**Exercise aim:** Please copy out every one of the records below, line for line, with nothing changed.

**Extracted information:**

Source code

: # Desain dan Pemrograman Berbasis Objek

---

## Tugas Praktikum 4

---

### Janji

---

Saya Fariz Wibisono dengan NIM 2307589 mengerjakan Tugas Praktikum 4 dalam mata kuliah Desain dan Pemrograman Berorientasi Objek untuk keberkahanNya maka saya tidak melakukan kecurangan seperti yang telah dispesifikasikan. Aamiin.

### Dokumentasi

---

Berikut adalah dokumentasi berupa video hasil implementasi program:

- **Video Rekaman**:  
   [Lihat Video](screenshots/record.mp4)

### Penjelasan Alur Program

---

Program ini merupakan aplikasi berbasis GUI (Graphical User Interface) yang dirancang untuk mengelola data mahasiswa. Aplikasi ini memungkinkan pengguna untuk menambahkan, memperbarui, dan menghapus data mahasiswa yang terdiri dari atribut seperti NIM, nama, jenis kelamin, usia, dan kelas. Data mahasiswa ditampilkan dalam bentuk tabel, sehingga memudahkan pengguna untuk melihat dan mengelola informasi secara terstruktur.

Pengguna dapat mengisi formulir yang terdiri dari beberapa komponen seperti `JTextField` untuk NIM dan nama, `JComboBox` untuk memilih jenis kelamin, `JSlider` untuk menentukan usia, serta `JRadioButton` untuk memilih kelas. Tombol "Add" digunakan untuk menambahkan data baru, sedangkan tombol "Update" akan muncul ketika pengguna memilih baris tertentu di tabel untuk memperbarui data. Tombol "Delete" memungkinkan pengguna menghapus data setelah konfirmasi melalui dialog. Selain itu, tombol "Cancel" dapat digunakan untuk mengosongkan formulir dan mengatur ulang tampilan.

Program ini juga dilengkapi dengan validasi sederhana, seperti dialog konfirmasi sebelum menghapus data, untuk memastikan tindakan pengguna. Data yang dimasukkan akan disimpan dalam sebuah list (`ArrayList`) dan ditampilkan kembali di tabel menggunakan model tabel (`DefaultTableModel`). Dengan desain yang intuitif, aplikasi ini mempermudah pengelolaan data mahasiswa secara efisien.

**Result below:**
Source code

: # Desain dan Pemrograman Berbasis Objek

---

## Tugas Praktikum 4

---

### Janji

---

Saya Fariz Wibisono dengan NIM 2307589 mengerjakan Tugas Praktikum 4 dalam mata kuliah Desain dan Pemrograman Berorientasi Objek untuk keberkahanNya maka saya tidak melakukan kecurangan seperti yang telah dispesifikasikan. Aamiin.

### Dokumentasi

---

Berikut adalah dokumentasi berupa video hasil implementasi program:

- **Video Rekaman**:  
   [Lihat Video](screenshots/record.mp4)

### Penjelasan Alur Program

---

Program ini merupakan aplikasi berbasis GUI (Graphical User Interface) yang dirancang untuk mengelola data mahasiswa. Aplikasi ini memungkinkan pengguna untuk menambahkan, memperbarui, dan menghapus data mahasiswa yang terdiri dari atribut seperti NIM, nama, jenis kelamin, usia, dan kelas. Data mahasiswa ditampilkan dalam bentuk tabel, sehingga memudahkan pengguna untuk melihat dan mengelola informasi secara terstruktur.

Pengguna dapat mengisi formulir yang terdiri dari beberapa komponen seperti `JTextField` untuk NIM dan nama, `JComboBox` untuk memilih jenis kelamin, `JSlider` untuk menentukan usia, serta `JRadioButton` untuk memilih kelas. Tombol "Add" digunakan untuk menambahkan data baru, sedangkan tombol "Update" akan muncul ketika pengguna memilih baris tertentu di tabel untuk memperbarui data. Tombol "Delete" memungkinkan pengguna menghapus data setelah konfirmasi melalui dialog. Selain itu, tombol "Cancel" dapat digunakan untuk mengosongkan formulir dan mengatur ulang tampilan.

Program ini juga dilengkapi dengan validasi sederhana, seperti dialog konfirmasi sebelum menghapus data, untuk memastikan tindakan pengguna. Data yang dimasukkan akan disimpan dalam sebuah list (`ArrayList`) dan ditampilkan kembali di tabel menggunakan model tabel (`DefaultTableModel`). Dengan desain yang intuitif, aplikasi ini mempermudah pengelolaan data mahasiswa secara efisien.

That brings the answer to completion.